Je trouve les faits gravissimes, surtout que l’AFP connaît pertinemment la situation qui prévaut à proximité de l’axe Philadelphie. Elle sait à la fois que personne ne songerait à venir y jouer au football - il y a pour cela toutes les étendues nécessaires dans la région de Rafah - et que des acolytes des organisations terroristes sont toujours prêts à aller raconter la version délirante et victimaire d’une opération, si celle-là tourne mal. Le fait est que les représentants un tant soit peu responsables des agences présentes depuis longtemps dans la région ne répercutent pas ces dangereuses sottises et refusent de jeter de l’huile sur le feu de ce conflit.

Je n’ai, quant à moi, pas entendu ni eu connaissance de témoignages (hormis celui rapporté par l’AFP. Ndlr.) allant jusqu’à prétendre que les jeunes jouaient au foot le long de l’une des frontières les plus dangereuses du monde. Peut-être parce que personne n’y croirait. J’ai vu, par contre, le témoignage d’un certain Ali Abou Zeïd, prétendant « que les adolescents jouaient au foot dans un terrain vague, lorsque l’un d’entre eux a shooté le ballon vers la frontière ». Les jeunes se seraient précipités derrière la balle et ce serait à ce moment que Zeïd aurait entendu les tirs.

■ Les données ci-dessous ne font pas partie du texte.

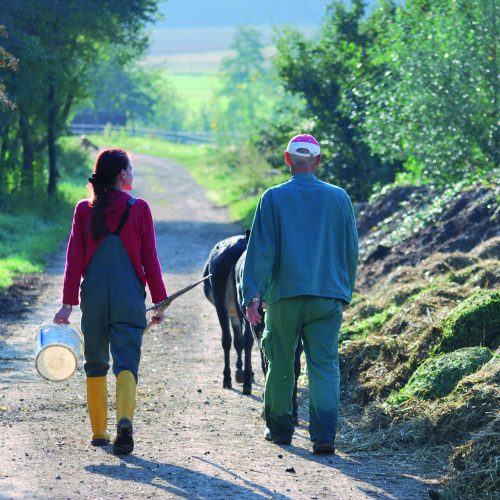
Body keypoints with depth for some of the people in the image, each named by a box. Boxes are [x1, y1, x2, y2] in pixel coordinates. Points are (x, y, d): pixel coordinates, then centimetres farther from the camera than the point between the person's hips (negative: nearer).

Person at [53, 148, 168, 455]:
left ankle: (99, 431, 16)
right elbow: (149, 260, 0)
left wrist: (68, 302, 1)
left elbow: (74, 258, 0)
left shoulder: (85, 210, 3)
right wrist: (160, 300, 6)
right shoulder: (139, 209, -2)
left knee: (96, 364, 14)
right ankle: (125, 419, -29)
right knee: (127, 361, -5)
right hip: (129, 298, -2)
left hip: (93, 297, 2)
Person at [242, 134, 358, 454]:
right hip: (328, 296, 1)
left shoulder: (274, 198, 0)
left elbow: (261, 249, -5)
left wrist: (253, 293, -7)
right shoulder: (339, 198, 6)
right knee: (325, 365, -4)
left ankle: (280, 428, 24)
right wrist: (346, 291, 22)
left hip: (285, 295, -1)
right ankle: (325, 434, -18)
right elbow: (351, 251, 12)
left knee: (281, 364, 13)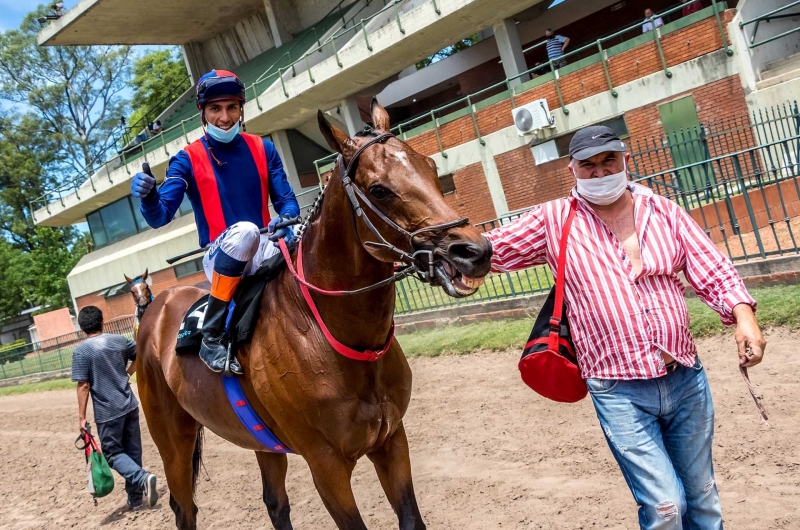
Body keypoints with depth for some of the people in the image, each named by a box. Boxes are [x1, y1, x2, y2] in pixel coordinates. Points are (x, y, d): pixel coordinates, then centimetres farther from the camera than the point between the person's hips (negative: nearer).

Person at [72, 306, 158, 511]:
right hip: (130, 406, 5)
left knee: (113, 453, 8)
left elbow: (83, 386, -14)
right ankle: (136, 498, 20)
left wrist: (82, 416, -8)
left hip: (107, 412, -5)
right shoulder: (119, 340, 2)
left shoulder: (81, 351, -12)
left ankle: (143, 478, -15)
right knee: (133, 451, 13)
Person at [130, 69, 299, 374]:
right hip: (221, 260, -2)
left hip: (264, 251, 3)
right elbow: (160, 216, -8)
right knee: (244, 230, -38)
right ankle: (212, 337, -28)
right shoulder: (187, 160, 0)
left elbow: (285, 199, 6)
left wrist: (287, 222, -18)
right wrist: (147, 196, -32)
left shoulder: (262, 149, 8)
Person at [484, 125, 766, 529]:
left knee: (701, 497, 18)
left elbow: (714, 274, 2)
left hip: (687, 379, 4)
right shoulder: (553, 222, -2)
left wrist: (744, 317, -14)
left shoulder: (665, 212, 4)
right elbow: (491, 250, 0)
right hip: (619, 393, -3)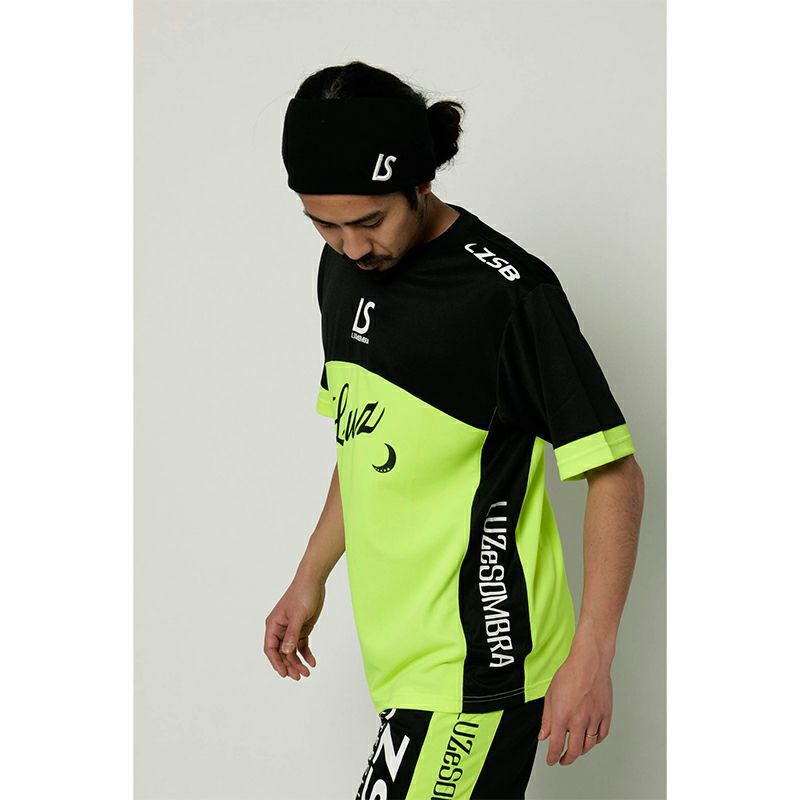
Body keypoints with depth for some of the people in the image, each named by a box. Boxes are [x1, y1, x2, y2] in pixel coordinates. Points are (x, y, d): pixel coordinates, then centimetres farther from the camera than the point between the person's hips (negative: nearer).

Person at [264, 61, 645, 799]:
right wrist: (311, 577, 21)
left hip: (475, 664, -7)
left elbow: (616, 476, -13)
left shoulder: (509, 291, -16)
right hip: (405, 655, 7)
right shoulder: (343, 269, 8)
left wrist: (590, 656, -17)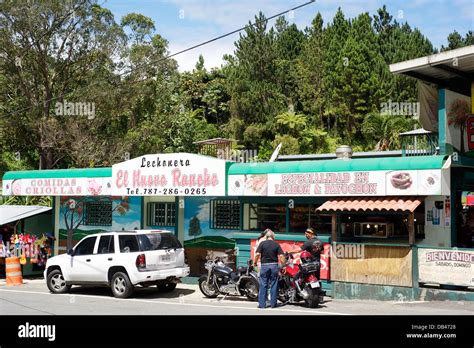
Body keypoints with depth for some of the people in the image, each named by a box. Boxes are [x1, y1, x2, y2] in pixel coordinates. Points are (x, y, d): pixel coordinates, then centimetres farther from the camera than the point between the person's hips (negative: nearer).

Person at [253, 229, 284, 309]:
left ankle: (262, 304, 3)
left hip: (264, 265, -1)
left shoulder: (262, 243, -2)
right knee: (274, 285, 7)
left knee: (263, 285, 3)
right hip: (274, 265, 1)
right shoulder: (276, 244, 1)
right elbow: (281, 256, -5)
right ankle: (273, 303, 10)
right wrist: (283, 265, 2)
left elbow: (257, 254, -9)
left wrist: (255, 262, 5)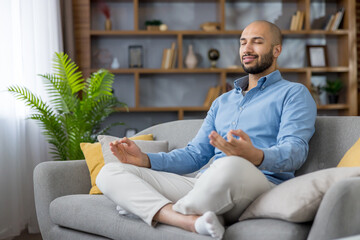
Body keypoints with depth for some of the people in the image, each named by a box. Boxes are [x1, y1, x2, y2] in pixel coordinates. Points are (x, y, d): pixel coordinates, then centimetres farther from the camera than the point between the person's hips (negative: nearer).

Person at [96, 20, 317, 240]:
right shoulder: (222, 102, 32)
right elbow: (195, 154, 25)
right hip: (206, 185, 6)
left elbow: (295, 151, -8)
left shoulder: (294, 93, 11)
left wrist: (255, 156, -31)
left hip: (261, 185, -6)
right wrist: (145, 159, 7)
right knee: (110, 172, -8)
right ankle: (194, 222, -29)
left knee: (230, 167, -44)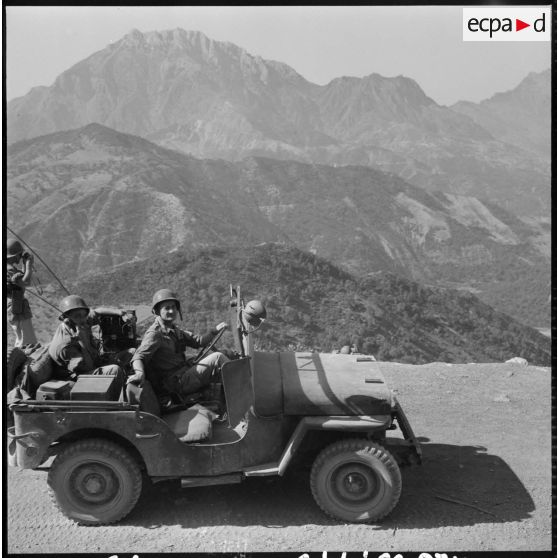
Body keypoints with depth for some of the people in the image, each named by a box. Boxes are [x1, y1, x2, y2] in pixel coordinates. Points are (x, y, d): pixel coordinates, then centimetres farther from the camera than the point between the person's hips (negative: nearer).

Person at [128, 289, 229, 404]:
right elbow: (138, 357, -24)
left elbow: (198, 341, 15)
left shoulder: (174, 331, 16)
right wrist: (140, 373, -45)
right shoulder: (154, 333, -12)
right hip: (176, 382, -9)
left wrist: (215, 331, 2)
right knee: (217, 357, -12)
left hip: (185, 373, 9)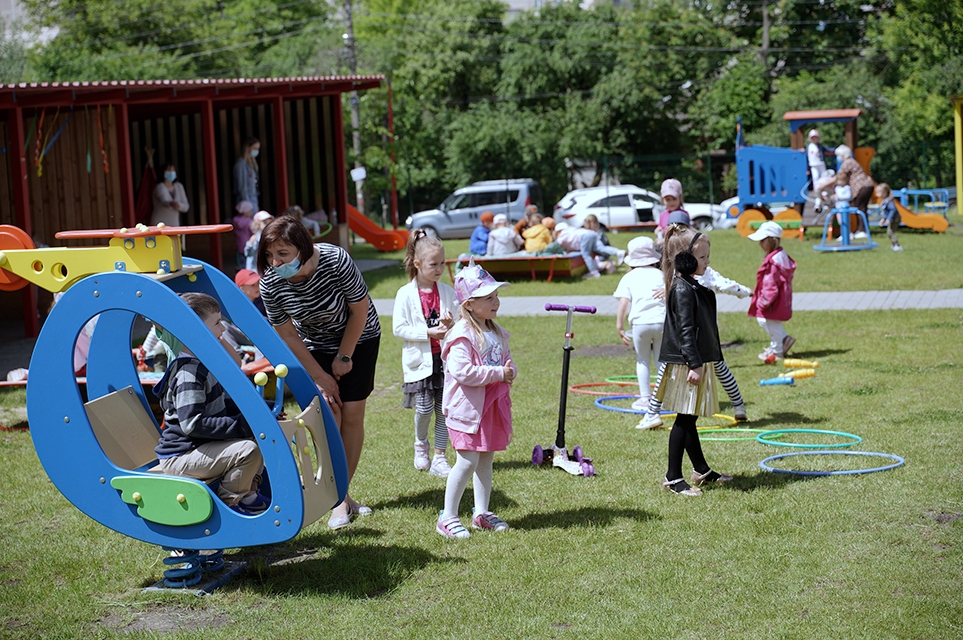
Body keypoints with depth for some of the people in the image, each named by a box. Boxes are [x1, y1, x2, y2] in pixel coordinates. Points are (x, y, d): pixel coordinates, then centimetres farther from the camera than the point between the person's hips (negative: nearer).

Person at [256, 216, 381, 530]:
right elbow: (287, 334, -14)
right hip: (315, 347, 1)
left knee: (352, 414, -6)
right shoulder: (270, 283, -26)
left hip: (359, 338, -1)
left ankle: (343, 491, 7)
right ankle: (340, 500, 0)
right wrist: (320, 377, -11)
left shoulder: (335, 261, -33)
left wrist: (344, 357, -11)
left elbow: (359, 310, -18)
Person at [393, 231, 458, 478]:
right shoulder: (406, 294, -6)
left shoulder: (447, 292, 5)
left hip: (445, 358, 3)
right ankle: (420, 444, 22)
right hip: (419, 360, -3)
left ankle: (439, 458, 12)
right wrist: (428, 333, -17)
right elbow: (398, 328, -9)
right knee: (425, 408, -8)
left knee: (444, 409, 3)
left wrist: (450, 326, -13)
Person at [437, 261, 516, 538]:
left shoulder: (496, 333, 10)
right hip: (469, 408, -8)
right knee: (468, 461, -9)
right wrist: (497, 374, -22)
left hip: (494, 406, 8)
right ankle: (448, 518, 0)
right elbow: (462, 371, -26)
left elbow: (507, 362, 20)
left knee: (486, 459, 14)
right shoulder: (462, 336, -17)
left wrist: (510, 372, -5)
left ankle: (482, 513, 25)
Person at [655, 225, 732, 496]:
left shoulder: (694, 287, 15)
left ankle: (702, 470, 28)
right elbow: (685, 330, -21)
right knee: (684, 419, -5)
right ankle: (673, 478, 0)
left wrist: (701, 363, 24)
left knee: (688, 418, 18)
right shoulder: (682, 289, -17)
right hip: (685, 363, -10)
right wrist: (694, 364, -23)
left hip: (697, 361, 10)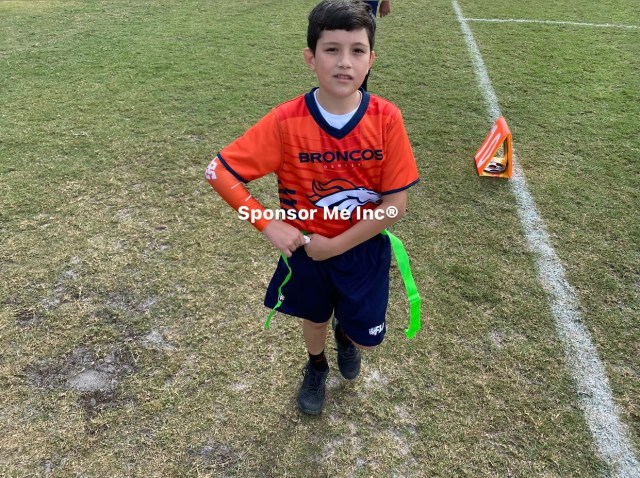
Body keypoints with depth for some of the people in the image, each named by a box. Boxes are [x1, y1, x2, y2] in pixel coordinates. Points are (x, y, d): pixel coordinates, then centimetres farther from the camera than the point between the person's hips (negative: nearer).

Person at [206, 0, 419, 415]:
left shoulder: (386, 118, -20)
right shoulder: (286, 121, -22)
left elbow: (396, 202, -17)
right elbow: (219, 172, -16)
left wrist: (335, 245, -19)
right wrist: (270, 225, -21)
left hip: (365, 249, 0)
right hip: (307, 247, 0)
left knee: (366, 337, 13)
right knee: (315, 317, 24)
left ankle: (344, 333, 53)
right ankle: (316, 367, 60)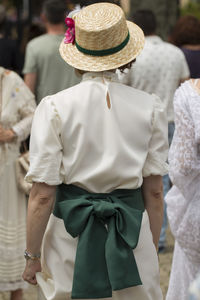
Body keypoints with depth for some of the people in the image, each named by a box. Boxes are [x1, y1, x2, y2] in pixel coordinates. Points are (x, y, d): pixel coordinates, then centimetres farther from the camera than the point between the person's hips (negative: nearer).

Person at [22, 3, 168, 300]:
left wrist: (32, 257, 1)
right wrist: (152, 251, 14)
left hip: (72, 233, -1)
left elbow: (42, 195, -9)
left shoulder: (55, 107, -8)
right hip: (133, 233, 2)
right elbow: (154, 191, 2)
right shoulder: (150, 107, -2)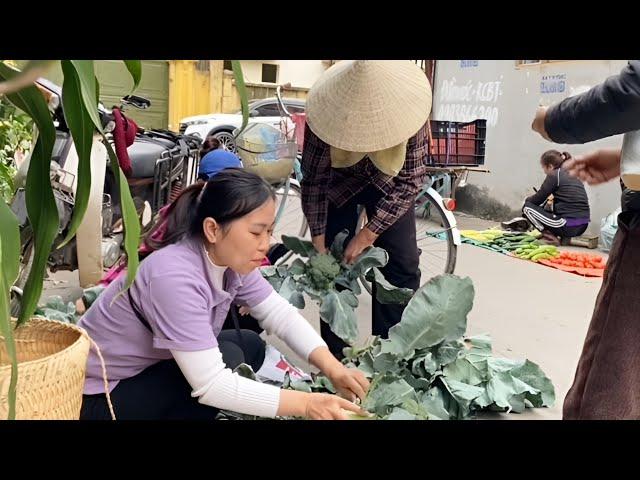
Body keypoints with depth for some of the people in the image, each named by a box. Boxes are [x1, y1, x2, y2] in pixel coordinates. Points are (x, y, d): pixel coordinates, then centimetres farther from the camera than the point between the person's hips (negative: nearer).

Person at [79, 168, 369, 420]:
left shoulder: (229, 259, -9)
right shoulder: (175, 277, -34)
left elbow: (280, 314, -2)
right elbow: (211, 385, -34)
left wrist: (332, 368, -16)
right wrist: (306, 404, -33)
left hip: (150, 369, 8)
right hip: (100, 397, -8)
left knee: (251, 345, 3)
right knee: (228, 358, -23)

Mais... on n’a pas retrouvé de ballon. Il n’y a pas de terrain vague praticable pour le foot à proximité du lieu du drame (je connais parfaitement le voisinage et je défie quiconque de montrer le contraire !). Et vous, quand vous étiez gamins, que vous jouiez au ballon et qu’il sortait des limites du terrain, chez vous, tous les joueurs allaient le chercher ensemble ? Voyez-vous une bonne raison pour que nous, les Palestiniens, nous soyons intellectuellement plus limités que vous ne l’êtes, surtout lorsque nous savons - pour ceux d’entre nous qui vivent à Rafah -, tous, qu’il y a danger de mort à s’approcher de la frontière ?

En tous cas, la nouvelle de la mort des trois garçons a suffi pour démontrer la fragilité de la Houdna et l’impossibilité de la perpétuer tant qu’on laisserait le Hamas en possession de ses armes. Les organisations terroristes on « riposté » pendant la nuit, tirant une soixantaine d’obus de mortiers et de Qassam sur les implantations juives ainsi que sur les villes israéliennes limitrophes. Des habitants d’implantations, armés, ont tenté d’en découdre avec leurs voisins palestiniens ; ils en ont été empêchés par leur armée.

D’où l’avantage de posséder une armée, une vraie, lorsque l’on émet l’intention de vivre en paix...


Notes :

[1] Néo-Arafatiens, qui rejettent les méthodes d’Arafat mais qui conservent l’essentiel de ses principes, comme le droit au retour et la non irrévocabilité de tout accord avec Israël.